With a bevy of young, talented arms coming through the system, the Cardinals have the luxury of replacements for Garcia if he is not the dominant pitcher they feel he can be. Garcia will have to pitch while peering over his shoulder at potential replacements throughout the season.
We want to see the real Jaime Garcia in 2014. If that person is inconsistent and shaky, that's fine—the team can make the necessary adjustment to the rotation. If he is dominant and effective, even better—the team knows it can count on him.
Either way, we are ready to see the player he really is.
As we near the top of the list, only a couple of things are more important than the team making strides to win and win decisively.
The Cardinals may have had the National League's best record by the end of 2013, but there were times throughout the season they did not seem like that team. Their division-winning record of 97-65 gave them the smallest margin of victory among all National League division winners.
The Cardinals were the National League champions in 2013. By most accounts, they have improved that team this offseason. When they take the field in 2014, it will be time to show just how dominant they are. Victories will need to be statements.
We want to see this team establish itself as the clear-cut leader within the division and the league. That starts with statement victories and pulling away from the competition within the division.
When listing the things we want to see from the club this season, only one thing is more desirable than seeing the team hit the ball out of the yard more often. Home runs can be a bit cliche, but producing them ranks high on this list.

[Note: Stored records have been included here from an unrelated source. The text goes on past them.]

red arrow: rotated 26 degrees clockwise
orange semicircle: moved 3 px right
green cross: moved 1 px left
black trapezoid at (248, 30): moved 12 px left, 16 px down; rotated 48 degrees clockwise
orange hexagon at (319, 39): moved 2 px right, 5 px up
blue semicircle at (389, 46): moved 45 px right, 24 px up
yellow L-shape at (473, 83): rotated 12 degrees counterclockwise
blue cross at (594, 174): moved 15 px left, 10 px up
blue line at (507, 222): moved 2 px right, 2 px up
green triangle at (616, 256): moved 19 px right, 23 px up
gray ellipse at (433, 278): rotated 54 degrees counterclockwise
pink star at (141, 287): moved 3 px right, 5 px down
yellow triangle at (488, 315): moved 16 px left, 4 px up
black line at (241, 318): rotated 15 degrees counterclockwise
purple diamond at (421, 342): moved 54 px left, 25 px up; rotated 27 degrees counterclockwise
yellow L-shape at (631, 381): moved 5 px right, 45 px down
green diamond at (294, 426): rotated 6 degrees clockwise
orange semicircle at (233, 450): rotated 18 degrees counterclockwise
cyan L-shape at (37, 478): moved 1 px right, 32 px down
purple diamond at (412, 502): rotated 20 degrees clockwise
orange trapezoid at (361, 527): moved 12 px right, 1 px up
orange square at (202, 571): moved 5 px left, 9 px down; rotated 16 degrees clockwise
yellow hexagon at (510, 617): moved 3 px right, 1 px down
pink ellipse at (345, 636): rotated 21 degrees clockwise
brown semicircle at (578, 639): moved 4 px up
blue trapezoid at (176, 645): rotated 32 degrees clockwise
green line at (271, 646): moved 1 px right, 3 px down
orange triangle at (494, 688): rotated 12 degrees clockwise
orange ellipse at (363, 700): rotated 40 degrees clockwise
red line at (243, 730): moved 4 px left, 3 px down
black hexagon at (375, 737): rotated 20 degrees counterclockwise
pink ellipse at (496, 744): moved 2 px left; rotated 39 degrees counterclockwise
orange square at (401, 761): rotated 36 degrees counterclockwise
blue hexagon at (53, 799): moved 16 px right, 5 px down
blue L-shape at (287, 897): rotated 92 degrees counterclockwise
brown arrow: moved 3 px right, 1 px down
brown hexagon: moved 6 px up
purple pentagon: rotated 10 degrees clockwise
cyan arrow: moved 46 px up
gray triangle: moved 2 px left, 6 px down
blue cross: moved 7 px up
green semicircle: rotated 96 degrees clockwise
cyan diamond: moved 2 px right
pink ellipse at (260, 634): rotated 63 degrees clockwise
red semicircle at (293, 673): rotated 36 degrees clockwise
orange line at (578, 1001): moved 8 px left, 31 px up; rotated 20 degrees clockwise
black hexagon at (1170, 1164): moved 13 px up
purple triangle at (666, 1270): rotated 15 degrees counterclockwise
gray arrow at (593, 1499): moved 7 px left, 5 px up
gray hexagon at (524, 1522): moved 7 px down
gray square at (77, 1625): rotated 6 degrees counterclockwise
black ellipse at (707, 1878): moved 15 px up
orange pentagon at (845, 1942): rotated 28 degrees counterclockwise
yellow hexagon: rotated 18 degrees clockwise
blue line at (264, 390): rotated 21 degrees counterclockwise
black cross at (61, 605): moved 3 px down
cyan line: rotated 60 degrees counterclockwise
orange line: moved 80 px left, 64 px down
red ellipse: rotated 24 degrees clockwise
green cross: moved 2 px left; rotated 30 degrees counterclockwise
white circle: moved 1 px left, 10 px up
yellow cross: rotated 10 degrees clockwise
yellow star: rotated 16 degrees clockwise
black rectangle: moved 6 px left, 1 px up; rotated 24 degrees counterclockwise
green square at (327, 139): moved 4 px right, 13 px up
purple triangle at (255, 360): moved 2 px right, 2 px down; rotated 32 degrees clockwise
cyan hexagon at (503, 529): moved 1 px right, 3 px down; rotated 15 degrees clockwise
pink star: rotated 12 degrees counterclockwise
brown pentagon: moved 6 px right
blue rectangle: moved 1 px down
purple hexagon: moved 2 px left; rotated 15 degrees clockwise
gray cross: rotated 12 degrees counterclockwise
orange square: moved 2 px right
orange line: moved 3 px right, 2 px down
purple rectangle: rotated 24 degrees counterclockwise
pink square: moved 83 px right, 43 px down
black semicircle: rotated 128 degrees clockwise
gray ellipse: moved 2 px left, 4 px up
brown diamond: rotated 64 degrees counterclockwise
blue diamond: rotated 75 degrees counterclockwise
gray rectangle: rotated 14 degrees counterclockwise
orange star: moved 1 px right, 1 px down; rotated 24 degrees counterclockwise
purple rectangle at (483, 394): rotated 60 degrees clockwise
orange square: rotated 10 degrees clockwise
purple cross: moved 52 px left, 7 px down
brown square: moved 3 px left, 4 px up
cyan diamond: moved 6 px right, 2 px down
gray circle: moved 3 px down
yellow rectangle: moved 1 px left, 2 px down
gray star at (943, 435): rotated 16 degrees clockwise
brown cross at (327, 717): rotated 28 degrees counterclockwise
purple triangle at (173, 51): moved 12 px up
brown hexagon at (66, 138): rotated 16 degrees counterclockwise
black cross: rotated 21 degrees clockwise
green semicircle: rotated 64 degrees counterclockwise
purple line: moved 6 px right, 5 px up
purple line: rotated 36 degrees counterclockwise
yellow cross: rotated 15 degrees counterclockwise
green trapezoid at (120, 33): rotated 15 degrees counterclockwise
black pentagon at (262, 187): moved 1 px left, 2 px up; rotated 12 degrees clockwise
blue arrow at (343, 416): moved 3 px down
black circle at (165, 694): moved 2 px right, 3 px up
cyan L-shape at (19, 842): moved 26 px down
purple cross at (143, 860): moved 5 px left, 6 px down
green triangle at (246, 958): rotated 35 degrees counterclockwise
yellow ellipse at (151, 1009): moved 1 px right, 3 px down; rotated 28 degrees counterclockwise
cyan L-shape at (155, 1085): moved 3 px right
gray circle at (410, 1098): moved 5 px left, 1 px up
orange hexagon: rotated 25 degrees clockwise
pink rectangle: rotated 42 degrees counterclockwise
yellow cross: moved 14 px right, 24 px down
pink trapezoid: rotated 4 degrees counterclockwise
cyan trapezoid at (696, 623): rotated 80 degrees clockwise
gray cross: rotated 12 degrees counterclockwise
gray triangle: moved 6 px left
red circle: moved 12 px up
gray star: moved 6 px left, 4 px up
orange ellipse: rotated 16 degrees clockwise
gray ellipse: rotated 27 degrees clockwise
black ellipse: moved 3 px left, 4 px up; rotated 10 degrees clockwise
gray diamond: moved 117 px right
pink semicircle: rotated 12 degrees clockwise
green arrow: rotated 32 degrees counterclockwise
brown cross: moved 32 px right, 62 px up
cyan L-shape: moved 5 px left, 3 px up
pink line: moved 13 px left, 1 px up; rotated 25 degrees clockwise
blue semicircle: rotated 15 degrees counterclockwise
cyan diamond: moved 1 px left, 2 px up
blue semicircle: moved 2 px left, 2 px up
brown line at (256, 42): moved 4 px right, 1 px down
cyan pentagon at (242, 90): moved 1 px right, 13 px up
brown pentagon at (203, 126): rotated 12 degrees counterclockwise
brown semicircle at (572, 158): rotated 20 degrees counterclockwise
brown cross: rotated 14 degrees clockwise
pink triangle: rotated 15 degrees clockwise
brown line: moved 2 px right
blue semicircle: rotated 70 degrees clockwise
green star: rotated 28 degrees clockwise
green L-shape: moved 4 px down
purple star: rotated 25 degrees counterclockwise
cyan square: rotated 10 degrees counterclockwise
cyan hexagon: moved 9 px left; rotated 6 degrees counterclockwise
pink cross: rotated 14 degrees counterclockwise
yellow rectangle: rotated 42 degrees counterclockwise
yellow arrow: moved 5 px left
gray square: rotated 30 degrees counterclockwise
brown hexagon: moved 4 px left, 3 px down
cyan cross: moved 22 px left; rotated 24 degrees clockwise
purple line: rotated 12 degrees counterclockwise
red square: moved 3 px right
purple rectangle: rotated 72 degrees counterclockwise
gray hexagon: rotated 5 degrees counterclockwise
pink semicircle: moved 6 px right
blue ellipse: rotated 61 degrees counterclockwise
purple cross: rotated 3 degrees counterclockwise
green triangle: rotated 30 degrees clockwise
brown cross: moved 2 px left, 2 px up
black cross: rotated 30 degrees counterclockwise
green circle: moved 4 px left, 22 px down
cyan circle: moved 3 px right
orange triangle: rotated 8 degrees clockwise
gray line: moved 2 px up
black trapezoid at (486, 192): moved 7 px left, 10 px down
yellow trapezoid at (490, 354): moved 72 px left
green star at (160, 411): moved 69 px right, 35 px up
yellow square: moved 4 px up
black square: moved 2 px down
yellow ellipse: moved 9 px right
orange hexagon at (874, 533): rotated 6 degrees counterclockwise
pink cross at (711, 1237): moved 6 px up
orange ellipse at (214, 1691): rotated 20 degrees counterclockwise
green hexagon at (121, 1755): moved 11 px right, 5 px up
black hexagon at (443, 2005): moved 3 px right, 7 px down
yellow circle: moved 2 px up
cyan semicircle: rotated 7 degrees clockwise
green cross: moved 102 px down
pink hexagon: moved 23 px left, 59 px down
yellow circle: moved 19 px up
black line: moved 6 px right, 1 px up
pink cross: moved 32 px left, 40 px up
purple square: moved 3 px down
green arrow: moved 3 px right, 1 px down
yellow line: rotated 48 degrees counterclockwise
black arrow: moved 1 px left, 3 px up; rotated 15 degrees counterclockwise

Runners in scoring position (RiSP) became the biggest catchphrase for St. Louis in 2013. The team's ability to get a hit when there was a runner on second or third base was uncanny. That success allowed them to overcome a lack of power to still win games.
The Cardinals seemed to take a different approach at the plate last season. Shorter swings and hitting to the opposite field became routine. They found ways to drive in runners when the situation dictated it.
But we did not witness statement-making big hits very often. A single with a runner on second would produce a run, but the team lacked the fortitude to produce a two-run blast in that situation.
The players are there. Matt Holliday, Allen Craig, Yadier Molina, Matt Adams and Jhonny Peralta are all home run threats. They can all produce big hits and drive in their share of runs.
We want to see the team drive the ball out of the park and win games. We want the feeling late in baseball games that any swing could end it. We want to see scoring innings become big innings with one swing of the bat.
More than anything else on this list, we want to see one of the most deserving men in baseball reach the ultimate individual prize. The Cardinals ace is poised to put together a Cy Young Award-winning season, and we want to see it in 2014.
The St. Louis core might be the young pitchers and hitters, but the leadership is fairly clear. Adam Wainwright and Yadier Molina may as well have "C" on their chests; they are the captains of this club.
Wainwright has spent his career just outside the discussion of the best pitchers in the league. He was overshadowed by his mentor, Chris Carpenter, and players from other organizations who put up career years. Despite his injuries, he has established himself as one of the best pitchers in the game today.
We want to see Wainwright make that final statement for himself. We want to see him go out and put together a masterful season that leaves little doubt that he is the best pitcher in the league in 2014. He is one of the "good guys" of baseball, and we want to see him show the world that good guys can finish first.
None of these eight goals is too lofty for the team to reach. The Cardinals can continue to improve their impressive team by checking off the points on this list.
We have already said that the No. 1 thing on every team's list is to win the World Series, and we know that the goal of this franchise is to do just that. If the Cardinals can accomplish all eight things on this list, that will be the obvious conclusion.